Background: The approved dose of gefitinib is fixed, without adjustment for physical size. We demonstrated previously that its efficacy was affected by body surface area (BSA) in patients with EGFR-mutant non-small cell lung cancer (NSCLC). To validate these observations, we assessed the association between BSA and the efficacy of gefitinib using a different patient cohort.
Methods: Prospective cohort data from 115 NSCLC patients with EGFR-mutant tumours, who received gefitinib monotherapy between 2007 and 2012, were analysed.
Results: Gefitinib was less effective in individuals with a high BSA (≥1.5 m(2)) in EGFR-mutant NSCLC compared with those with a low BSA (<1.5 m(2)). The median progression-free survival (PFS) in the high- and low-BSA groups was 4.2 and 8.5 months, respectively, although there was no difference in survival among the whole NSCLC cohort. Multivariate analysis also showed a significant effect of BSA on PFS (hazard ratio 1.72; 95 % confidence interval 1.08-2.74; p = 0.021). Sensitivity analysis revealed that the use of the BSA cut-off level around 1.50 m(2) was robust for detecting subpopulations that would benefit less from gefitinib monotherapy.

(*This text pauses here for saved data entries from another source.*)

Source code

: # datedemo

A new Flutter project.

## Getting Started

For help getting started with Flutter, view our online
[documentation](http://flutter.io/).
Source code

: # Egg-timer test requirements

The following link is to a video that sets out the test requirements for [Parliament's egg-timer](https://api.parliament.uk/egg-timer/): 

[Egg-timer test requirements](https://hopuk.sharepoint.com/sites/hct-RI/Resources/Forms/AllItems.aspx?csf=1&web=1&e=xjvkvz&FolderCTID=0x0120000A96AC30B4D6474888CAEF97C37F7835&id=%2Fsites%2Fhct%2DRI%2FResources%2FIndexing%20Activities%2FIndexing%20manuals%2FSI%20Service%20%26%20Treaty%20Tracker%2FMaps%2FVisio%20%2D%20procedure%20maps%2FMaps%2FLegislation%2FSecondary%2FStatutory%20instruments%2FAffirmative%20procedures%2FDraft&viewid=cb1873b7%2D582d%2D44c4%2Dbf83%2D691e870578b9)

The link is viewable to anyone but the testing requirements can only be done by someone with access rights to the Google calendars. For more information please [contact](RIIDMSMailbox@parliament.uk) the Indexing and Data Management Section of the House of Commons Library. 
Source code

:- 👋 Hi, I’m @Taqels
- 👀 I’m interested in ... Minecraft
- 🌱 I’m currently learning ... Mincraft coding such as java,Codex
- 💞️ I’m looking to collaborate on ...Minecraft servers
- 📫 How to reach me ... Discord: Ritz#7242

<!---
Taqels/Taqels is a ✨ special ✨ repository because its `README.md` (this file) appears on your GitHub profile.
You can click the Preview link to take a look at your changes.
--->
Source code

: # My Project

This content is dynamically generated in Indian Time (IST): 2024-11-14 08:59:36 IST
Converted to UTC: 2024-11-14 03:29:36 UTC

Conclusion: We found in the prospective cohort data that BSA could affect the efficacy of gefitinib monotherapy in patients with EGFR-mutant NSCLC, suggesting that BSA-based dose setting of gefitinib monotherapy might be further investigated, despite the fact that no molecular-targeted agent described to date undergoes dose adjustment according to BSA.